Neither Amazon nor Harvest.ai confirmed that anyone bought anything. Fortunately, we don't need an artificial intelligence to work it out. Investor Trinity Ventures has given Harvest an "Acquired" status on its website. Moonshot Capital co-founder and managing partner Craig Cummings says on his LinkedIn page that Harvest.ai has been "acquired by Amazon".
Amazon naturally wants its cloud to be watertight. Insecure S3 buckets are involved in embarrassing data leaks, such as one from Groupize, a hotel-booking service.

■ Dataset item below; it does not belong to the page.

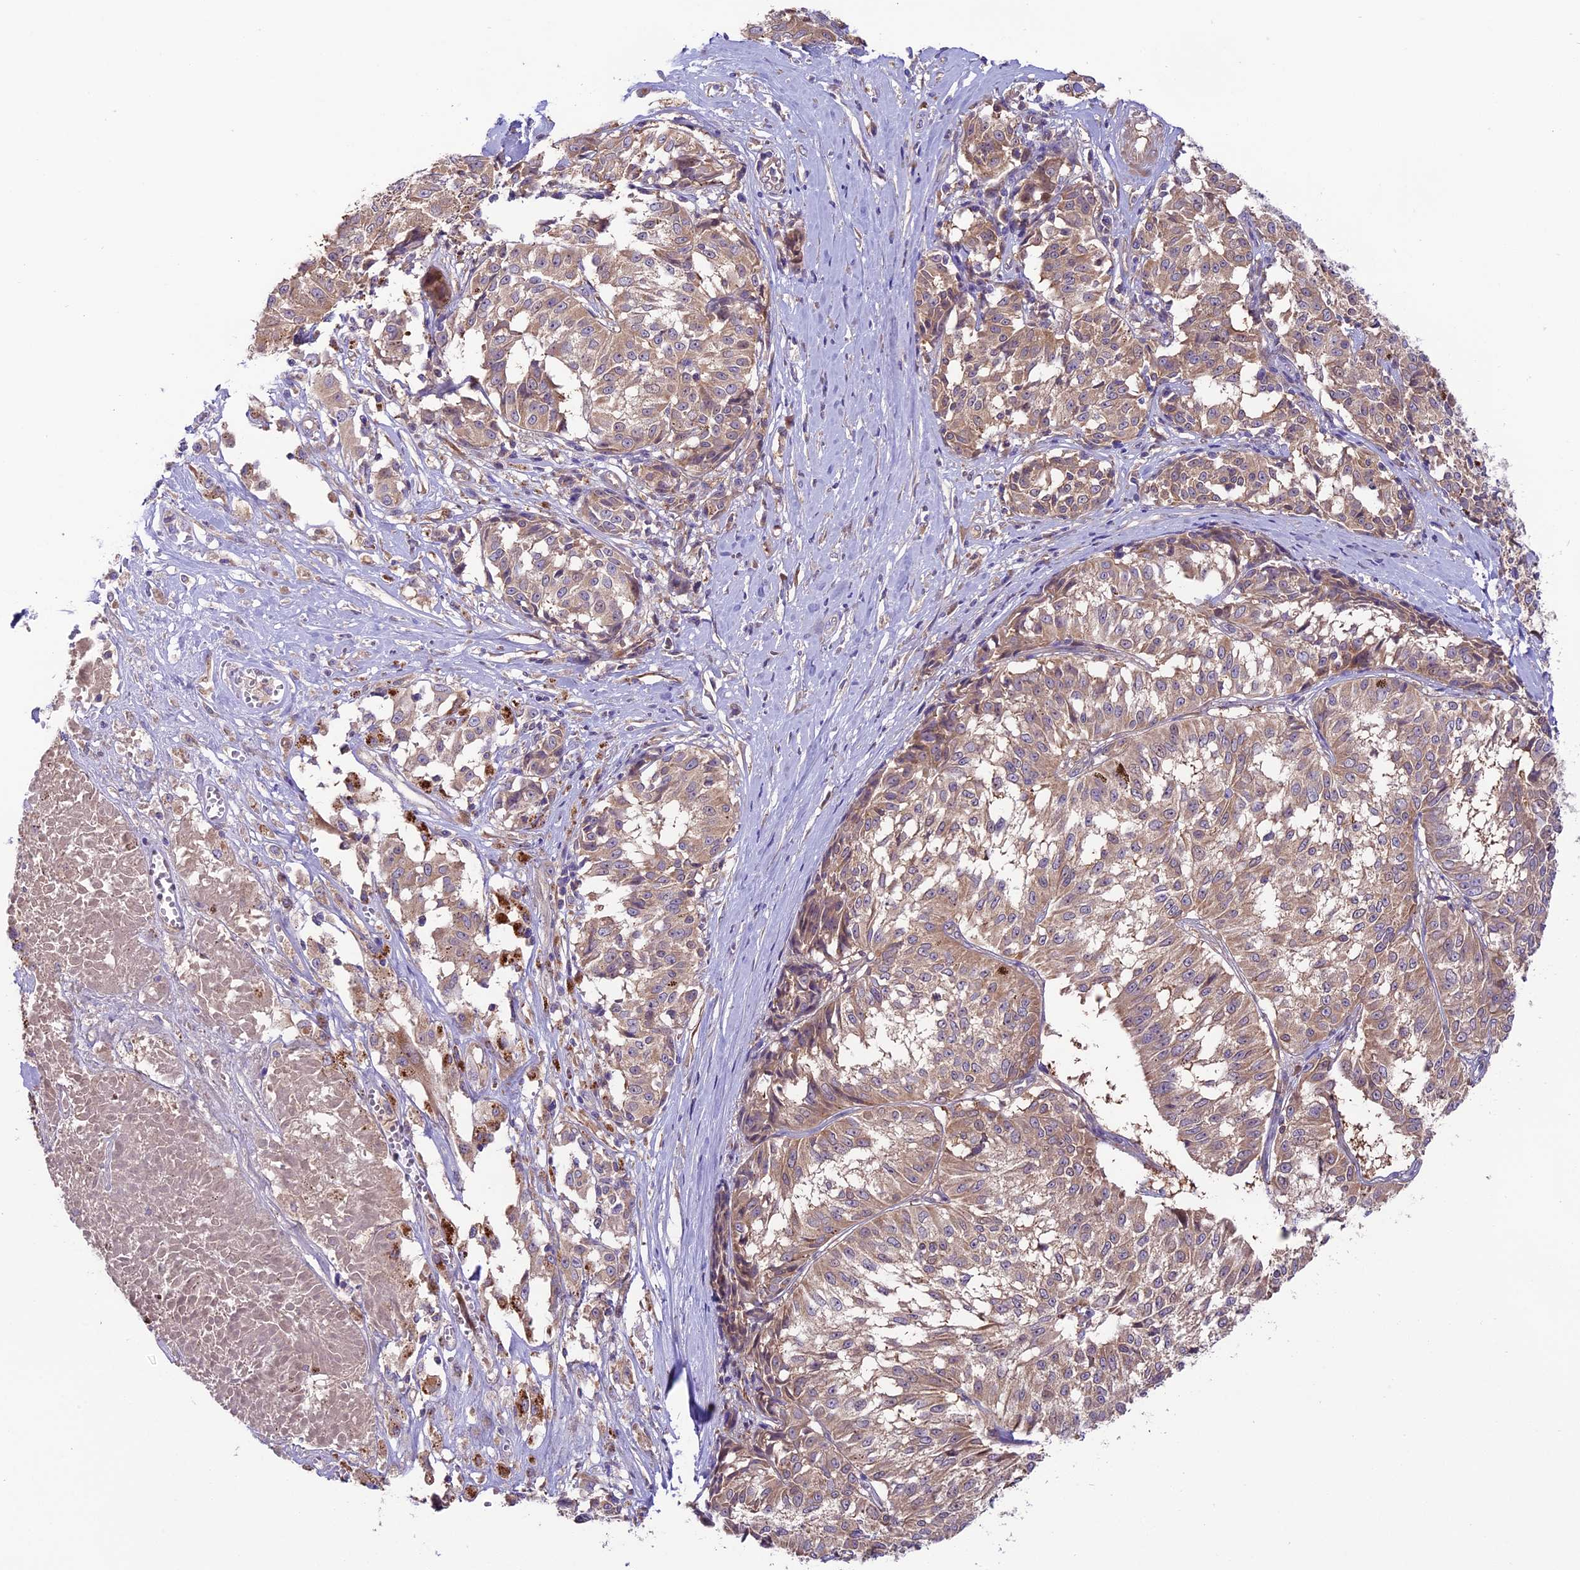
{"staining": {"intensity": "weak", "quantity": ">75%", "location": "cytoplasmic/membranous"}, "tissue": "melanoma", "cell_type": "Tumor cells", "image_type": "cancer", "snomed": [{"axis": "morphology", "description": "Malignant melanoma, NOS"}, {"axis": "topography", "description": "Skin"}], "caption": "Protein analysis of malignant melanoma tissue exhibits weak cytoplasmic/membranous positivity in about >75% of tumor cells. (Brightfield microscopy of DAB IHC at high magnification).", "gene": "COG8", "patient": {"sex": "female", "age": 72}}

Think of Macie as a data loss prevention agent, a DLPbot, that uses machine learning to understand a user's pattern of access to data in S3 buckets. The buckets have permission levels and the data in a bucket can be ranked for sensitivity or risk, using items such as credit card numbers, and other sensitive personal information.

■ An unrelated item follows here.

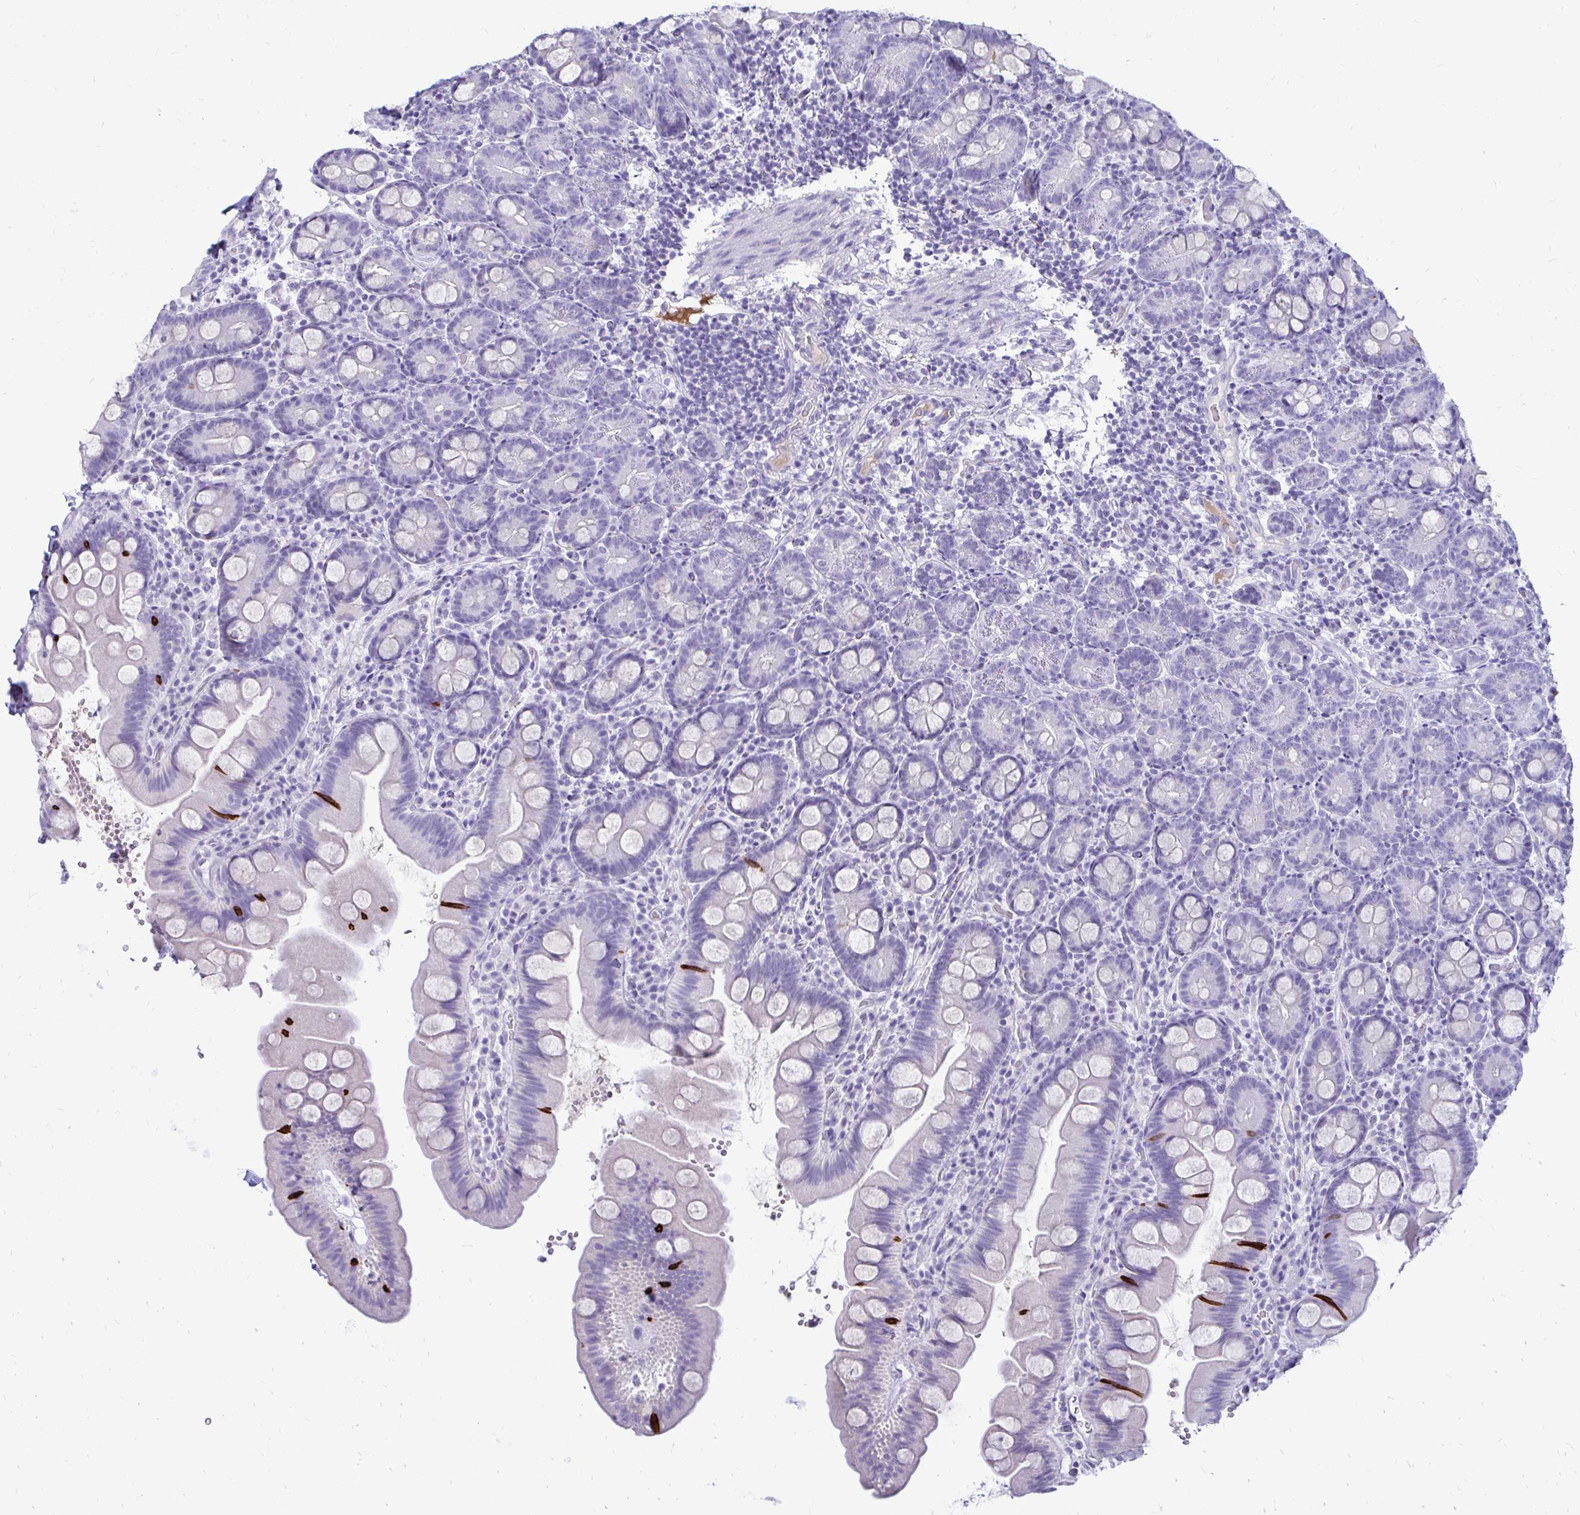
{"staining": {"intensity": "strong", "quantity": "<25%", "location": "cytoplasmic/membranous"}, "tissue": "small intestine", "cell_type": "Glandular cells", "image_type": "normal", "snomed": [{"axis": "morphology", "description": "Normal tissue, NOS"}, {"axis": "topography", "description": "Small intestine"}], "caption": "DAB (3,3'-diaminobenzidine) immunohistochemical staining of benign small intestine shows strong cytoplasmic/membranous protein expression in about <25% of glandular cells. The protein of interest is shown in brown color, while the nuclei are stained blue.", "gene": "NANOGNB", "patient": {"sex": "female", "age": 68}}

The software monitors users' behaviour and profiles it. If there are changes in the pattern of that behaviour and they are directed towards high-risk data then Macie can alert admin staff to a potential breach risk.
For example, if a hacker successfully impersonates a valid user and then goes searching for data in unexpected places and/or from an unknown IP address then Macie can flag this unusual pattern of activity. The product could also identify a valid employee going rogue, say, generating a store of captured data ready to steal it.
Harvest.ai says: "Macie integrates with your cloud and on-premise systems, examining patterns of logins, remote network access, access to data and documents to discover attacks and compile a comprehensive case for further review." It says that, through its user interface, admin staff are provided with "unprecedented detail, with the ability to start with a narrative explanation of alerts discovered by machine learning analytics, all the way down to the raw events that led to the alert."
This is real-time information and admin staff can revoke user access to stop leaks occurring.
User-initiated data searches can be analysed. Macie uses word and paragraph vectors in its natural language processing to provide weighted links between terms in a sentence and also machine-learnt data that associates search terms such as "TV", "Hulu" and "Netflix" with "Boxee", "Vudu" and "Amazon Unbox".
Let's say that a business has sensitive coded product developments and an apparently innocuous search query from a new IP address looks for the name of a team member in one of these projects. In theory Macie could understand the importance of that team member as a potential gateway to secret project information and alert people to a pending attack.
This type of DLPbot activity could be used to monitor accesses to any type of data store – files, mails, video assets, spreadsheets, objects, whatever. A DLPbot can be trained to be both data and user aware. It could be specific to a business or, in the case of a cloud provider, generic across its customer accounts.
We would expect the use of such DLPbots to spread rapidly, as they operate automatically, get better with use and start generating a history of detected and repelled attacks. ®